EXERCISE DIRECTIONS:
Restate all entries exactly. Skip the images.

[Transcribed page contents]

>>>

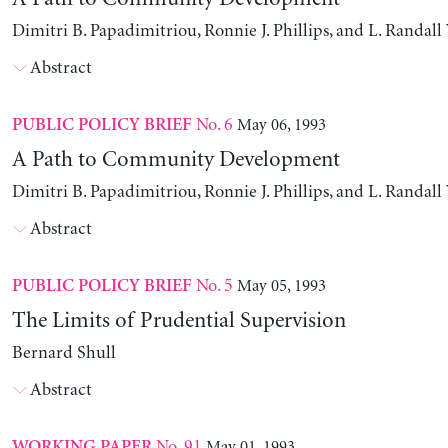
Dimitri B. Papadimitriou, Ronnie J. Phillips, and L. Randal
Abstract
No. 6
May 06, 1993
PUBLIC POLICY BRIEF
A Path to Community Development
Dimitri B. Papadimitriou, Ronnie J. Phillips, and L. Randal
Abstract
No. 5
May 05, 1993
PUBLIC POLICY BRIEF
The Limits of Prudential Supervision
Bernard Shull
Abstract
No. 91
May 01, 1993
WORKING PAPER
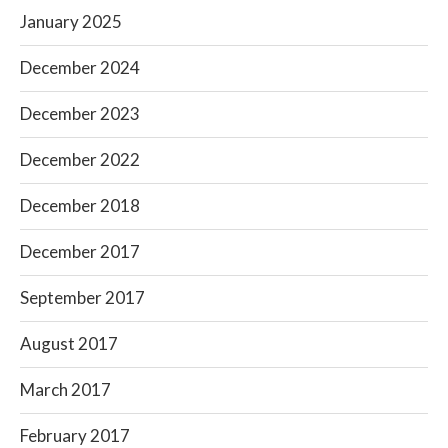
January 2025
December 2024
December 2023
December 2022
December 2018
December 2017
September 2017
August 2017
March 2017
February 2017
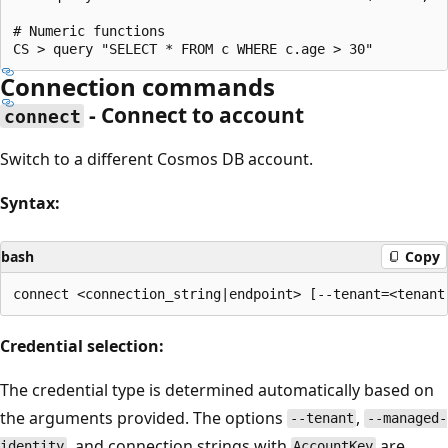
# Numeric functions

Connection commands
- Connect to account
connect
Switch to a different Cosmos DB account.
Syntax:
bash
Copy
Credential selection:
The credential type is determined automatically based on
the arguments provided. The options
,
--tenant
--managed-
, and connection strings with
are
identity
AccountKey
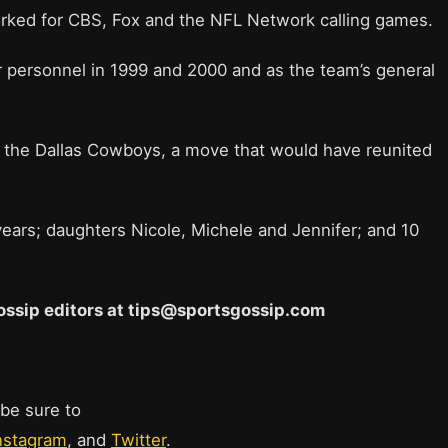
orked for CBS, Fox and the NFL Network calling games.
er personnel in 1999 and 2000 and as the team’s general
the Dallas Cowboys, a move that would have reunited
years; daughters Nicole, Michele and Jennifer; and 10
 Gossip editors at tips@sportsgossip.com
 be sure to
nstagram
, and
Twitter
.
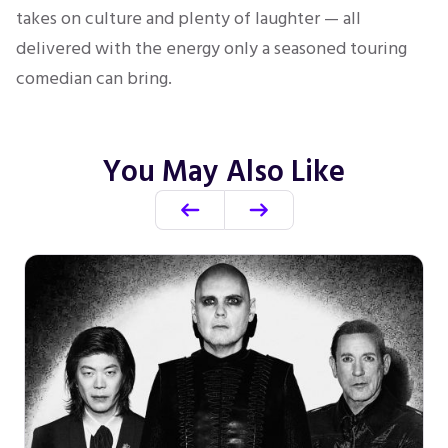
takes on culture and plenty of laughter — all
delivered with the energy only a seasoned touring
comedian can bring.
You May Also Like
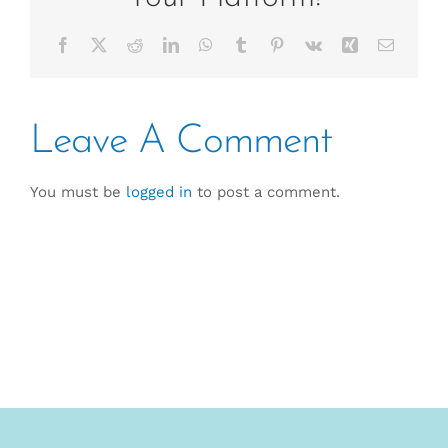
Facebook
X
Reddit
LinkedIn
WhatsApp
Tumblr
Pinterest
Vk
Xing
Email
Leave A Comment
You must be
logged in
to post a comment.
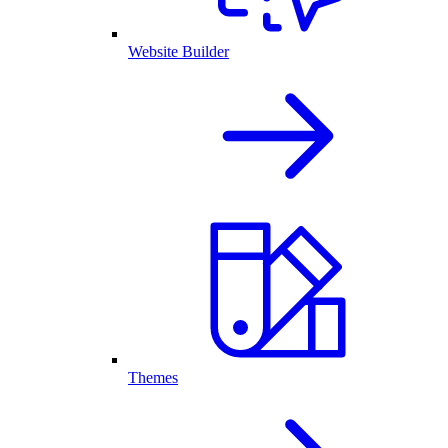
Website Builder
Themes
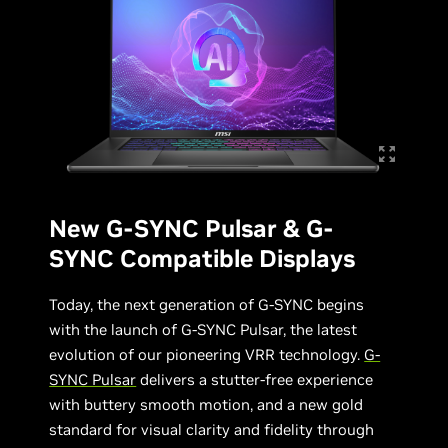
New G-SYNC Pulsar & G-
SYNC Compatible Displays
Today, the next generation of G-SYNC begins
with the launch of G-SYNC Pulsar, the latest
evolution of our pioneering VRR technology.
G-
SYNC Pulsar
delivers a stutter-free experience
with buttery smooth motion, and a new gold
standard for visual clarity and fidelity through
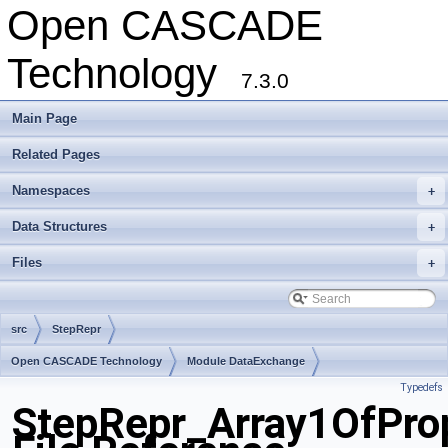
Open CASCADE
Technology
7.3.0
Main Page
Related Pages
Namespaces
+
Data Structures
+
Files
+
src
StepRepr
Open CASCADE Technology
Module DataExchange
Typedefs
Toolkit TKSTEPBase
Package StepRepr
StepRepr_Array1OfProp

<<<

EXERCISE SOLUTION:
Dimitri B. Papadimitriou, Ronnie J. Phillips, and L. Randal
Abstract
No. 6
May 06, 1993
PUBLIC POLICY BRIEF
A Path to Community Development
Dimitri B. Papadimitriou, Ronnie J. Phillips, and L. Randal
Abstract
No. 5
May 05, 1993
PUBLIC POLICY BRIEF
The Limits of Prudential Supervision
Bernard Shull
Abstract
No. 91
May 01, 1993
WORKING PAPER
January 2025
December 2024
December 2023
December 2022
December 2018
December 2017
September 2017
August 2017
March 2017
February 2017
# Numeric functions

Connection commands
- Connect to account
connect
Switch to a different Cosmos DB account.
Syntax:
bash
Copy
Credential selection:
The credential type is determined automatically based on
the arguments provided. The options
,
--tenant
--managed-
, and connection strings with
are
identity
AccountKey
orked for CBS, Fox and the NFL Network calling games.
er personnel in 1999 and 2000 and as the team’s general
the Dallas Cowboys, a move that would have reunited
years; daughters Nicole, Michele and Jennifer; and 10
 Gossip editors at tips@sportsgossip.com
 be sure to
nstagram
, and
Twitter
.
takes on culture and plenty of laughter — all
delivered with the energy only a seasoned touring
comedian can bring.
You May Also Like
Facebook
X
Reddit
LinkedIn
WhatsApp
Tumblr
Pinterest
Vk
Xing
Email
Leave A Comment
You must be
logged in
to post a comment.
Website Builder
Themes
New G-SYNC Pulsar & G-
SYNC Compatible Displays
Today, the next generation of G-SYNC begins
with the launch of G-SYNC Pulsar, the latest
evolution of our pioneering VRR technology.
G-
SYNC Pulsar
delivers a stutter-free experience
with buttery smooth motion, and a new gold
standard for visual clarity and fidelity through
Open CASCADE
Technology
7.3.0
Main Page
Related Pages
Namespaces
+
Data Structures
+
Files
+
src
StepRepr
Open CASCADE Technology
Module DataExchange
Typedefs
Toolkit TKSTEPBase
Package StepRepr
StepRepr_Array1OfProp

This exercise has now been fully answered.